“WE’LL BE BACK.”

It was an ominous-sounding statement, given that it came from a man who routinely enters a city with a couple dozen tribal-tattooed, iron-knuckled, steam-breathing brawlers in tow. But there wasn’t a hint of a threat in Marc Ratner’s voice when he said it. In fact, he sounded almost giddy.

Frankly, he had every reason to be. Ratner is the vice president of regulatory affairs for the Ultimate Fighting Championship, easily the world’s largest and most successful promoter of mixed martial arts. MMA, for those who don’t watch Spike TV, is like boxing mixed with karate mixed with wrestling—in a cage. UFC is bringing its bloody brand of the hand-to-hand combat to Seattle for the first time ever on March 26 at KeyArena. And the 11-bout throwdown—dubbed UFC Fight Night 24—sold more tickets in six days than the Key’s event booker anticipated it would sell in the two months preceding the event. (A spokesperson says it planned to open only the lower bowl, which seats about 9,500, but had to ditch that idea after those tickets sold out by the end of the first day.) So yeah, Ratner’s pumped, and he’s already looking forward to his next sweaty swing through Seattle.

We know, we know. You had no idea Seattle loves a good old-fashioned beating. But even though we have a reputation as a sophisticated, enlightened haven for intellectuals and conservationists, a sanctuary for society’s geeks—the fact is, bloodlust is in our blood, bubbling just beneath our passive-aggressive facades. And MMA has had Seattle in its kung-fu grip for decades.

For starters, this was Bruce Lee’s lair in the ’60s, where the master of the multi­limbed attack practiced a martial arts mashup that made him famous and Seattle a hotbed for Far East fight training. Lee didn’t contribute anything directly to UFC’s creation—MMAers favor disciplines like Brazilian jujitsu, kickboxing, and judo, while Lee was more of a martial arts maverick who developed his own style—but his work left a mark on Seattle’s fighting community like a heel print on a jaw. “Bruce Lee living here lends to the popularity of martial arts in the area,” says Charles Pearson, the owner of Charlie’s Combat Club in Everett.

You know what else lends to the popularity of mixed martial arts here? A complete lack of governmental oversight. Washington State doesn’t regulate amateur MMA events. At all. In fact, the only restriction the Department of Licensing’s professional athletics division places on amateur fights is that they be overseen by a sanctioning organization. But there’s a convenient little loophole in the law that allows a promoter to be his own sanctioning body. In other words, Washington is the Wild West of amateur whoopass, an ungoverned territory where anyone with a gym and a roster of gladiators can sell tickets.

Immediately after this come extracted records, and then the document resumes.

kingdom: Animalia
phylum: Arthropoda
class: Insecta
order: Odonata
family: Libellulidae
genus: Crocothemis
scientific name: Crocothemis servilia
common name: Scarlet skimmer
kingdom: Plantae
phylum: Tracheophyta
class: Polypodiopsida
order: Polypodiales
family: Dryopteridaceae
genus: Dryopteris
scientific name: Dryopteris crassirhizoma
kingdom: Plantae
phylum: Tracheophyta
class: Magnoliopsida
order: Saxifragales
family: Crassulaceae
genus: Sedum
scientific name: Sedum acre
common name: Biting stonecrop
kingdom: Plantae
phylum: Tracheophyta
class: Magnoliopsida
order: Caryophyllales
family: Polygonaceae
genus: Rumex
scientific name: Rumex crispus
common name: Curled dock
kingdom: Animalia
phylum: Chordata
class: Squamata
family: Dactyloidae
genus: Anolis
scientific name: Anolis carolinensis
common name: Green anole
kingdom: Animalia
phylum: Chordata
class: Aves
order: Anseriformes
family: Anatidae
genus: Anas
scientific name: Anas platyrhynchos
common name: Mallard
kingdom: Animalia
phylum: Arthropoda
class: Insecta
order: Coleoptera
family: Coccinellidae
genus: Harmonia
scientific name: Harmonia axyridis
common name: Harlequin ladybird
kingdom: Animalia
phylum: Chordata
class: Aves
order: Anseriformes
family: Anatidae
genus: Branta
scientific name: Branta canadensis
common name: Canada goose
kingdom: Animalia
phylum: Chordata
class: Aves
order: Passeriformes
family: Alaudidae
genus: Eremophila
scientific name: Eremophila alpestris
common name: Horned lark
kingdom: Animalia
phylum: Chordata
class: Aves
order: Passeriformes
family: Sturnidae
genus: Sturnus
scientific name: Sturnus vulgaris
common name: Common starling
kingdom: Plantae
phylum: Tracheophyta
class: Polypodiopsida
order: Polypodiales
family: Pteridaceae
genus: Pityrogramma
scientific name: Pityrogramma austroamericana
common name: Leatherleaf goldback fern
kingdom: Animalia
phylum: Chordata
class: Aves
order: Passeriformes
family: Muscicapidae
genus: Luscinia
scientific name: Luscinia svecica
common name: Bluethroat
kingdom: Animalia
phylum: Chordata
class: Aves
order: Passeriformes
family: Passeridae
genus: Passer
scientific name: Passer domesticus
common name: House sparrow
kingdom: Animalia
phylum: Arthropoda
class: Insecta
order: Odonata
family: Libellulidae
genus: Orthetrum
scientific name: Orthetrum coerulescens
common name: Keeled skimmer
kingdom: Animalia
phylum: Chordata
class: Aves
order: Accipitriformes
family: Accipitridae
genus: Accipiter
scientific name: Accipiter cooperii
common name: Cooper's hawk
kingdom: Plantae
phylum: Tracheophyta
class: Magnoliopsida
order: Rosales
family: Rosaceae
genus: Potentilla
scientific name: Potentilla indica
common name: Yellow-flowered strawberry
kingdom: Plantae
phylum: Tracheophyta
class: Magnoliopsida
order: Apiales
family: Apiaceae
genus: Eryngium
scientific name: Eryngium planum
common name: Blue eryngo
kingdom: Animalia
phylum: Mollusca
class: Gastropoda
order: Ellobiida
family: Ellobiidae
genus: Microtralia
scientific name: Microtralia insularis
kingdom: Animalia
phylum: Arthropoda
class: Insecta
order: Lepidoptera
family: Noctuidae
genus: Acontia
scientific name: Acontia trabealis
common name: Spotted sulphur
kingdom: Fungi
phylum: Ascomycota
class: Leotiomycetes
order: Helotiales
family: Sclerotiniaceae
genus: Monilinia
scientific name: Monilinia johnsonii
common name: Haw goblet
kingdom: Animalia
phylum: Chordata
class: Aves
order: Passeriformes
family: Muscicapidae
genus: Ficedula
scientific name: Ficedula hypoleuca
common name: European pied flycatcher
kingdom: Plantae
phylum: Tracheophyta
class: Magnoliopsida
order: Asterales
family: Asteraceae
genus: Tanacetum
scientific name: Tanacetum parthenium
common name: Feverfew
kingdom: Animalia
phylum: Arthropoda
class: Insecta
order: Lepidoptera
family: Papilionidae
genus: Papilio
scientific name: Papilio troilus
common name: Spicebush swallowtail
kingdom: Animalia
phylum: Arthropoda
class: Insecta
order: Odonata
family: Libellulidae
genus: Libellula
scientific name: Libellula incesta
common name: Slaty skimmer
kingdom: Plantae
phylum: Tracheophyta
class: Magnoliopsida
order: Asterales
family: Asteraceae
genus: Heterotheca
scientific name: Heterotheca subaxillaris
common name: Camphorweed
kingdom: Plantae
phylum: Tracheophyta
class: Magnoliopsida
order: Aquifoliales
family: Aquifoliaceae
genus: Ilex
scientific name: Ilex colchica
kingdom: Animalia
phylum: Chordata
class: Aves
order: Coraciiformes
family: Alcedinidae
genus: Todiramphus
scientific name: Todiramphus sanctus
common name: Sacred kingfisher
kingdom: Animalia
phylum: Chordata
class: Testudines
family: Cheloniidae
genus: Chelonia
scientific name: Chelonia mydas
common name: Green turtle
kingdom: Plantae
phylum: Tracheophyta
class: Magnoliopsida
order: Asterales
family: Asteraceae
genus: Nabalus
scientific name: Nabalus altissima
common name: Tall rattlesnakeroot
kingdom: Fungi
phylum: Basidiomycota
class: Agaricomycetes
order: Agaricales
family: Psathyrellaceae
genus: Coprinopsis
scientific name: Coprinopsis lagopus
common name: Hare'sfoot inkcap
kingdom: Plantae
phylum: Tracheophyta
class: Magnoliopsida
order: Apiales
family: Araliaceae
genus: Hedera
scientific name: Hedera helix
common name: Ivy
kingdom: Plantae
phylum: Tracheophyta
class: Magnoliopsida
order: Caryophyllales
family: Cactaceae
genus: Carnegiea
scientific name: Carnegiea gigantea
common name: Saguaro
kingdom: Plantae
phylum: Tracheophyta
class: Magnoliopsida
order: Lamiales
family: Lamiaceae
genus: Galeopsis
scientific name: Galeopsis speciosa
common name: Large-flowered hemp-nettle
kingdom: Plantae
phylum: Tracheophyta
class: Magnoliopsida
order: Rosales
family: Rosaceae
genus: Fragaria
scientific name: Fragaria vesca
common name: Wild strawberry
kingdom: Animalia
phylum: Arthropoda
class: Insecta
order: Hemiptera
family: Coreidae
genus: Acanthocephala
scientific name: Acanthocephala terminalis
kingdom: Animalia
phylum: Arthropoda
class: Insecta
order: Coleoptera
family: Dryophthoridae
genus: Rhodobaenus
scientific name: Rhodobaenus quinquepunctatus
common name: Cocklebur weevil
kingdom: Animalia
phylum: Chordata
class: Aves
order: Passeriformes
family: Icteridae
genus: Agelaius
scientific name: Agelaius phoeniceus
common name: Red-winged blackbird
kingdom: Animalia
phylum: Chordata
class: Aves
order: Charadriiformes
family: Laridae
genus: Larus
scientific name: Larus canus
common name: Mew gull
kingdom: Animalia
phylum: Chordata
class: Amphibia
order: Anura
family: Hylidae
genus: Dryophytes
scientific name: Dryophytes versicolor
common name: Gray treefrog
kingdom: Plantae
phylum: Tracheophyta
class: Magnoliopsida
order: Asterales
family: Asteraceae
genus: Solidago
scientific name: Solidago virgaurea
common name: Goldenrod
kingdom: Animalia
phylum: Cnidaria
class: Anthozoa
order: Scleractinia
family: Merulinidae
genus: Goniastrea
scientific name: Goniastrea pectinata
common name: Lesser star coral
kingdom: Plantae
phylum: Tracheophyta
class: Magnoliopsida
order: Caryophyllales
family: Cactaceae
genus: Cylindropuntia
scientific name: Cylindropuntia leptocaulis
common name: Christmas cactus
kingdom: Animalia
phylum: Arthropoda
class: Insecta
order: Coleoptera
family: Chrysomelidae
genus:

A 2009 Department of Licensing survey of states that regulate MMA found no more than 40 events in places like Oklahoma, Texas, and Missouri. Last year, Michael Renouard, the cofounder of NW FightScene magazine, says his writers covered nearly 100 events in Washington. “But there were probably 200,” he says. “We just physically couldn’t cover them all.”

Change could be coming, though. The DOL held meetings with members of the local MMA community last summer to brainstorm beatdown best practices. And in January the Washington legislature introduced House Bill 1062, which would close the loophole and require the presence of a state-licensed official at all amateur events. That may weed out the shady operations and reduce the number of fights in Washington, but it’s not going to stop MMA from continuing to pummel this city’s peacenik reputation like a nerd in gym class. Even UFC’s Ratner says he’s “very bullish” about Seattle. The gloves, it seems, have already come off.